Ana apontando para uma dupla de mulheres que conversavam junto à porta de uma casa.

- Estão conversando em inglês.

- Então como se entendem?

- Porque sabem falar inglês, oras. Lá dentro ninguém fala espanhol.

- Alguém devia ensinar para eles ...

Um grupo de crianças entrou na piscina, um homem começou a lavar seu carro, uma mulher desenrolou uma mangueira e começou a dar banho no cachorro. A pequena

Chuza olhava tudo embasbacada, sem perder um detalhe, mas não perguntava nada porque a pequena Chuza nunca abria a boca.

- Lavam cachorros, lavam crianças, lavam carros ... - disse Juana. - Que gente mais limpa! Onde eles se sujam tanto, se aí dentro não tem sujeira?

- Não tem sujeira porque limpam tudo.

- Mas para que limpam tudo, se não tem sujeira? ..

- Bom, para se distrair e matar o tempo, até poderem voltar para o seu país.

- Olhe, madrinha, estão descalços! Eles não têm sapatos?

- Têm, sim. Eles andam descalços porque gostam, e deixam os sapatos dentro de casa. - Para não sujar?

- Pode ser.

- E se sujarem os pés?

- Eles lavam, que nem o cachorro.

- E para que eles lavam o cachorro? - perguntou Ana, que nunca na vida tinha visto ninguém lavar um cachorro.

- Para tirar o cheiro.

- Os cachorros deles cheiram muito mal?

- Todos os cachorros cheiram do mesmo jeito.

- Eu ouvi dizer uma coisa - disse Sayonara. - Quem me contou foi o senhor Manrique.
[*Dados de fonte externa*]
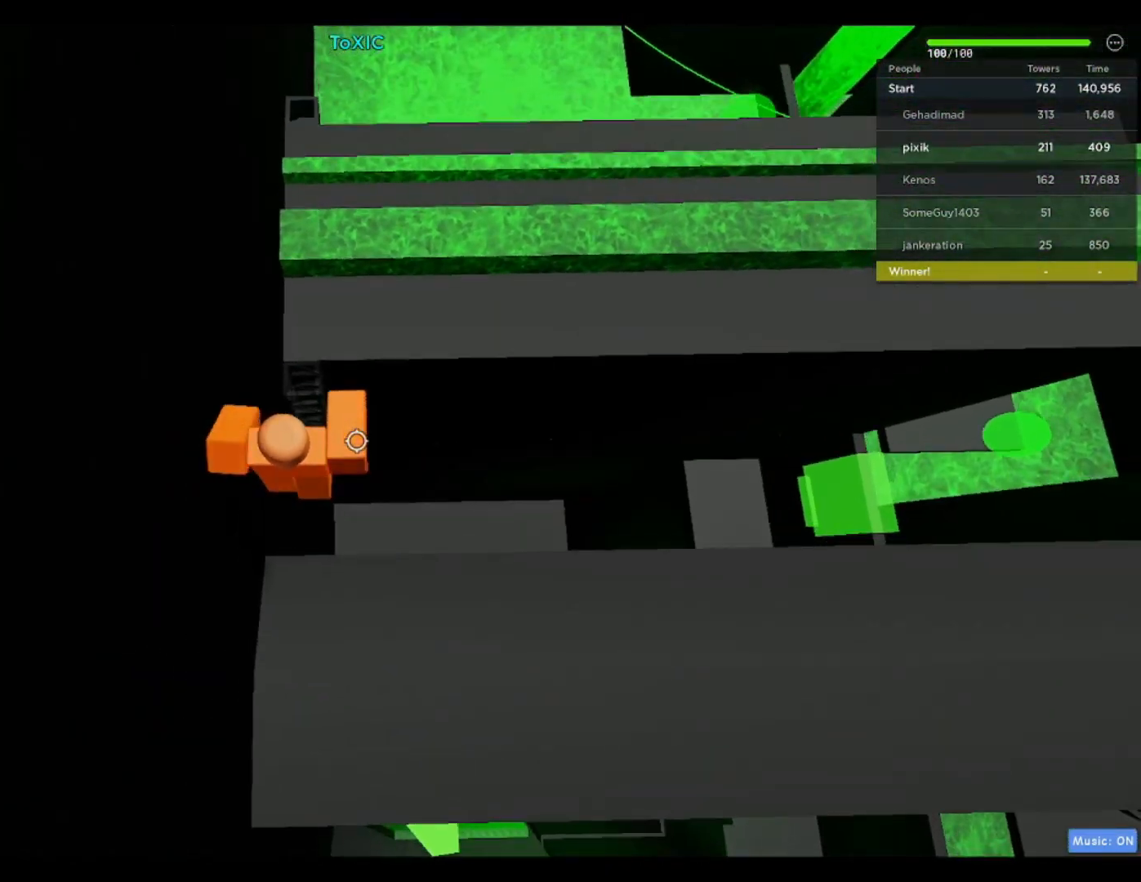
{"keys": ["w"], "events": [[17, "space", "up"]]}
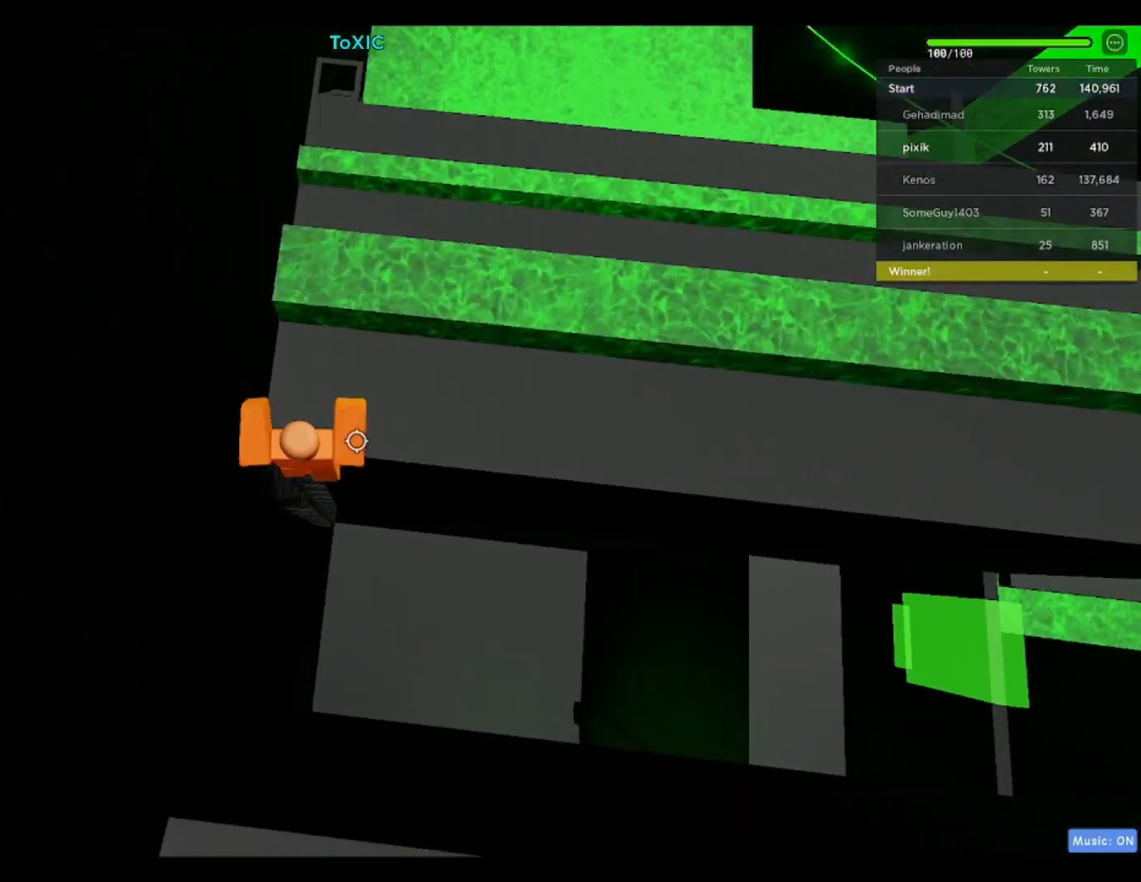
{"keys": ["d", "space", "w"], "events": [[83, "d", "down"], [267, "space", "down"]]}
Ele falou que o chão de algumas casas é coberto de lã, como os carneiros.

- Isso aí já é esquisito demais! - gritou Susana. - Deve ser mentira de Sayonara ...

- É verdade - confirmou Todos los Santos. - São casas acarpetadas.

- Que gente mais doida!

- E aqueles lá, que é que eles estão fazendo, madrinha? - perguntava Juana puxando sua saia.

- Estão jogando um jogo chamado tênis.

- Mas se não são crianças ... Por acaso os grandes também

jogam, também brincam?

- Claro - disse Susana, fazendo-se de entendida. - E ganha quem pegar a bola com a mão.

- Não, ganha quem consegue jogar a bola mais longe com a raquete - corrigiu Todos los Santos. - A raquete é aquela cesta achatada que eles têm na mão.

- E aí dentro, no bairro Staff - quis saber Ana -, as pessoas também morrem?

- Morrem, sim. A morte é a única que entra aí dentro quando bem entende.